De grote of gewone klaproos (Papaver rhoeas) is een plant uit de papaverfamilie (Papaveraceae). Deze plant kan tot circa 80 cm hoog worden en bevat een wit melksap. De bloemen zijn groot en scharlakenrood. De bloemen van de bleke klaproos (Papaver dubium) zijn meer oranjeachtig van kleur.
Vroeger werd gedacht dat de plant groeide op de plaats waar iemand vermoord was en dat het bloed door de plant werd opgenomen en bewaard in de bloembladen. Daarom dacht men dat dit de oorzaak was van de vele klaprozen op het slagveld. In werkelijkheid is de oorzaak dat de zaden pas kiemen als ze aan licht worden blootgesteld. Doordat het slagveld omgewoeld werd, kwamen de zaden aan het licht en kiemden.

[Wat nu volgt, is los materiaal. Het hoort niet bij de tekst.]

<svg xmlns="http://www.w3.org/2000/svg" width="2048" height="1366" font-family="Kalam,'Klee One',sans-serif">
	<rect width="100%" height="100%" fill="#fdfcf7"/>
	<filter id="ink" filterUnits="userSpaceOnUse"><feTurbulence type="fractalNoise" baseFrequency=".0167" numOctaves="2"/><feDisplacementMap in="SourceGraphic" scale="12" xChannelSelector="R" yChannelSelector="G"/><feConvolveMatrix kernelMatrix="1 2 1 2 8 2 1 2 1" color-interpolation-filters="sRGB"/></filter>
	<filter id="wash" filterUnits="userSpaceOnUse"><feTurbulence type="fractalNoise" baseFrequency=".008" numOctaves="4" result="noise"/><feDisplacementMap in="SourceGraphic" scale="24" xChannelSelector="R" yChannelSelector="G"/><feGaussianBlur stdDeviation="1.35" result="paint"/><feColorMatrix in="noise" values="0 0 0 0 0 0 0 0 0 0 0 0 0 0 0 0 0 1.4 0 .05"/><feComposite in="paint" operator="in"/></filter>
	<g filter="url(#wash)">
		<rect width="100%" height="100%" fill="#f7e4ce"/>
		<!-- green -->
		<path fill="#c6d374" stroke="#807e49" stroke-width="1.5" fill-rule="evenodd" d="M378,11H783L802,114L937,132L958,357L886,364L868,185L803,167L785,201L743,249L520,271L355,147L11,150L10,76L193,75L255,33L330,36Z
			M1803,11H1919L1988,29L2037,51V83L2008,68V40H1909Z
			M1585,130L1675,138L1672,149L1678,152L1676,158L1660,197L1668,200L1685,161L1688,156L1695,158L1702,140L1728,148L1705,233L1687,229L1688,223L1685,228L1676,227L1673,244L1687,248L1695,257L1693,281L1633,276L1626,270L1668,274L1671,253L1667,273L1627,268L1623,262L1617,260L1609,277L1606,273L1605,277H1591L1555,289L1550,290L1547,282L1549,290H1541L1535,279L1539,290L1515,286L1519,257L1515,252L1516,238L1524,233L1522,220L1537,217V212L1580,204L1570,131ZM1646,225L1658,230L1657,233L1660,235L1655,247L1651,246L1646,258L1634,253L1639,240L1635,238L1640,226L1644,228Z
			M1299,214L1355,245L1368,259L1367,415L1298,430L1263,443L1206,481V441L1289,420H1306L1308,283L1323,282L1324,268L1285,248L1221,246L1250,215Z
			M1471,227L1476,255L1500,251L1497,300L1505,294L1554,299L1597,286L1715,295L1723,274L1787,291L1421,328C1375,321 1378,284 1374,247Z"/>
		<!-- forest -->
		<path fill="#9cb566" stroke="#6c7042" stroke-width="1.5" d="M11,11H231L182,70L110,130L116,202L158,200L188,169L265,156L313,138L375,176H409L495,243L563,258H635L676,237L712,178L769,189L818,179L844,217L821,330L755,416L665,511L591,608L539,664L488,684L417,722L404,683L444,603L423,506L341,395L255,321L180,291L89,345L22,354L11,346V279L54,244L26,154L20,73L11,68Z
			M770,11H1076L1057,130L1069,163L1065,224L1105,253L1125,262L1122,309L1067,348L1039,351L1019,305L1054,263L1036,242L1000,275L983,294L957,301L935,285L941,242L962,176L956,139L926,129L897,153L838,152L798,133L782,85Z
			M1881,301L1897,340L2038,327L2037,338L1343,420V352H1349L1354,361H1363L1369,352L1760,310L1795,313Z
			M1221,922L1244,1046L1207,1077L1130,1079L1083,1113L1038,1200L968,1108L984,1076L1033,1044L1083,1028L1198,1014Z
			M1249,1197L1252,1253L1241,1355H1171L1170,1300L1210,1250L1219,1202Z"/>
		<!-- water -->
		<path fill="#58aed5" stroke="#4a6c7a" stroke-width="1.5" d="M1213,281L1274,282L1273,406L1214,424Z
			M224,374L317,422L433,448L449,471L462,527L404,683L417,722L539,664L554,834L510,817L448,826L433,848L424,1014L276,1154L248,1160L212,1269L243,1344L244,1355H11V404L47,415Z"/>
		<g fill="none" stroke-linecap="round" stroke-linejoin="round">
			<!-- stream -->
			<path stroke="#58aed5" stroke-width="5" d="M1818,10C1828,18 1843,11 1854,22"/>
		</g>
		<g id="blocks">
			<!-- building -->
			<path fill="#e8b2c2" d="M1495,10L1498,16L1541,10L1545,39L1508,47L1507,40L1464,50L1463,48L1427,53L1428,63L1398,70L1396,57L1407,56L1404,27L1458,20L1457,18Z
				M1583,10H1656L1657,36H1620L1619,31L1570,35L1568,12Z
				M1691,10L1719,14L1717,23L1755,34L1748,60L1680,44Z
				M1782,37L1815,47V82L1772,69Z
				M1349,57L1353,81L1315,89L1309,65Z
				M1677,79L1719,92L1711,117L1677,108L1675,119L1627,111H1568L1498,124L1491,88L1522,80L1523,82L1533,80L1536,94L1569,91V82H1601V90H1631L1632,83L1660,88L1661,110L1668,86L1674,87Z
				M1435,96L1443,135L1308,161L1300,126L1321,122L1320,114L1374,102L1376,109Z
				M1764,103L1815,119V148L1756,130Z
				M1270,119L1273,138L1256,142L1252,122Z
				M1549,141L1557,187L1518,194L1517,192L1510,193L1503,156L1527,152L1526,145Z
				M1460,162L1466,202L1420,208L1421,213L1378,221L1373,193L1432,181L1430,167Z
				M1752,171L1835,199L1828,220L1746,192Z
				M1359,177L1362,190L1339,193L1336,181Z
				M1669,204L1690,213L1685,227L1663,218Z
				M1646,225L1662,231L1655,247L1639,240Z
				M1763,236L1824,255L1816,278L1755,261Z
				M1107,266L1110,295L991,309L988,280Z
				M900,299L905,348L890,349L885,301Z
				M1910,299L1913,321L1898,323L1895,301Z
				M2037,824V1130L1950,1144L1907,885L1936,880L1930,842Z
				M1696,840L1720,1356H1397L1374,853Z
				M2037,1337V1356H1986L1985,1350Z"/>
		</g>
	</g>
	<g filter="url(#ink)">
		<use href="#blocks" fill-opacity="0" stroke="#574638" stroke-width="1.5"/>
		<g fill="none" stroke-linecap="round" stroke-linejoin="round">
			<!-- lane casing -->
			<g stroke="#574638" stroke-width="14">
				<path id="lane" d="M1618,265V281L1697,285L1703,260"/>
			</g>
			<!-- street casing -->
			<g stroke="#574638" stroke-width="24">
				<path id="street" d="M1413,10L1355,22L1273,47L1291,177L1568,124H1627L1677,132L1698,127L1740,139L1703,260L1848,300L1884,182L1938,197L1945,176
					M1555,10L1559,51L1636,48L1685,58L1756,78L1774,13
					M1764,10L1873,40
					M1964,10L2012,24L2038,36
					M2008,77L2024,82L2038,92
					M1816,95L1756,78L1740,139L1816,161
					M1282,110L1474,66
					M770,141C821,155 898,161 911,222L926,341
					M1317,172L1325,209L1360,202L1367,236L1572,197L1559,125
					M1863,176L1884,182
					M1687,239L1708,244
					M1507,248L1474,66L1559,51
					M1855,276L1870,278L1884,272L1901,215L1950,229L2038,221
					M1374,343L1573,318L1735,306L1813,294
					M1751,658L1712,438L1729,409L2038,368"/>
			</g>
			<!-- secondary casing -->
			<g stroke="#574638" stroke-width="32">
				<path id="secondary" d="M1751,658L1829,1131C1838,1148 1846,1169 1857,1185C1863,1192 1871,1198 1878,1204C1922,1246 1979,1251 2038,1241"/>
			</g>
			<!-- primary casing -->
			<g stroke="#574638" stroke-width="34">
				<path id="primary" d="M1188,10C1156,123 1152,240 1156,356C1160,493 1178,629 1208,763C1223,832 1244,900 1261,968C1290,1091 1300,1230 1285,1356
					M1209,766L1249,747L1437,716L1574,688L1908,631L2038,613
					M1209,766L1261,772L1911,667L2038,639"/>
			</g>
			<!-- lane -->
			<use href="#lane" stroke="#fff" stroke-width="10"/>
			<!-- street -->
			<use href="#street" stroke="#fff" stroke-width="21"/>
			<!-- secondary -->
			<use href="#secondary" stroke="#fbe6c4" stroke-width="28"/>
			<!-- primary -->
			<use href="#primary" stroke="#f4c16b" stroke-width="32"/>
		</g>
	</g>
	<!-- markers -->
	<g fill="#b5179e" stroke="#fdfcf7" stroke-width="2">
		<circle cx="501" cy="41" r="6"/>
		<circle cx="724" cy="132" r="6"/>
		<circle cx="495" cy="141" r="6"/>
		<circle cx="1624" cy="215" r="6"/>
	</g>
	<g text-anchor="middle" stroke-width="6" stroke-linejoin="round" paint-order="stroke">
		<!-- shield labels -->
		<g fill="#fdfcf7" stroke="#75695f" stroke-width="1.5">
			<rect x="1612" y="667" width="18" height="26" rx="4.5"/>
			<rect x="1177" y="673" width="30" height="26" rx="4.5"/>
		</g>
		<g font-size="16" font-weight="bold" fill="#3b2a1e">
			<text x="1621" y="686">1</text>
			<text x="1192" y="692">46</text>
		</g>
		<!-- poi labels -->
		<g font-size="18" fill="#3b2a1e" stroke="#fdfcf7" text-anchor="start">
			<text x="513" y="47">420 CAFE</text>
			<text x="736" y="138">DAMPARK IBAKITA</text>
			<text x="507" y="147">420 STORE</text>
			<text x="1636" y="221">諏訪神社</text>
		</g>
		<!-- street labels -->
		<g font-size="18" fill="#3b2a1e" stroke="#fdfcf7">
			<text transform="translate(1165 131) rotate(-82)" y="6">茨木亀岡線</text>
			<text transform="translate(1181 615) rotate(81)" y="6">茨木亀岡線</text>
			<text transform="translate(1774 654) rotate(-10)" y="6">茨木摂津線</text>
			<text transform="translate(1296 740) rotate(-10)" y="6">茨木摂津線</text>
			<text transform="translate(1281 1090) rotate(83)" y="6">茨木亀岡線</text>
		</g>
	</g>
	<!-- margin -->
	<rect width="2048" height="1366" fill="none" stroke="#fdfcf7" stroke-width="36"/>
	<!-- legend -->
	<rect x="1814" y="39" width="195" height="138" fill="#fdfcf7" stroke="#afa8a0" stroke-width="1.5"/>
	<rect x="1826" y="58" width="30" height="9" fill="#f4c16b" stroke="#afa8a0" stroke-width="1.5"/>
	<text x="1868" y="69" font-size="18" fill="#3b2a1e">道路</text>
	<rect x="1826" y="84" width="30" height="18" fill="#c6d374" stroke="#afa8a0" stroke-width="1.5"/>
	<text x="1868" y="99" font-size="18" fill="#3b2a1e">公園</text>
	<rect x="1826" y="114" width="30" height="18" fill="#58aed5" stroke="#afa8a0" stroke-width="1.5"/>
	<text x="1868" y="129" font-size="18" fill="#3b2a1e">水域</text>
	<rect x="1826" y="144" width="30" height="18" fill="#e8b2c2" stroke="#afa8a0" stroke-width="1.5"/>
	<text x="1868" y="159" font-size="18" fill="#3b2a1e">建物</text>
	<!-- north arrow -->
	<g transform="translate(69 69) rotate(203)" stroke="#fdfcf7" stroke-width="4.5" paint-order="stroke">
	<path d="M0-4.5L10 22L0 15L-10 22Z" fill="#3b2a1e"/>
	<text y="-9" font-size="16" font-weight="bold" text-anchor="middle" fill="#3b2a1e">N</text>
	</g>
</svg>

Het blad is borstelig behaard en veerdelig met getande slippen.
De plant bloeit op lange stelen in de bladoksels. De bloeitijd is van juni tot juli. De bloem is rood en heeft een zwarte vlek aan de voet van het kroonblad. De bloemen zijn 7-10 cm in doorsnede. Er zijn veel meeldraden die een donkerpaarse helmknop hebben. De grote klaproos heeft een schijfvormige stempel met zeven tot twaalf stralen. De bloemblaadjes bevatten een stof die vergelijkbaar is met opium.
De vrucht is een omgekeerd eivormige doosvrucht, die 1-2 cm lang kan worden. De vrucht heeft een deksel, waaronder uit de porierand de zaadjes worden verspreid.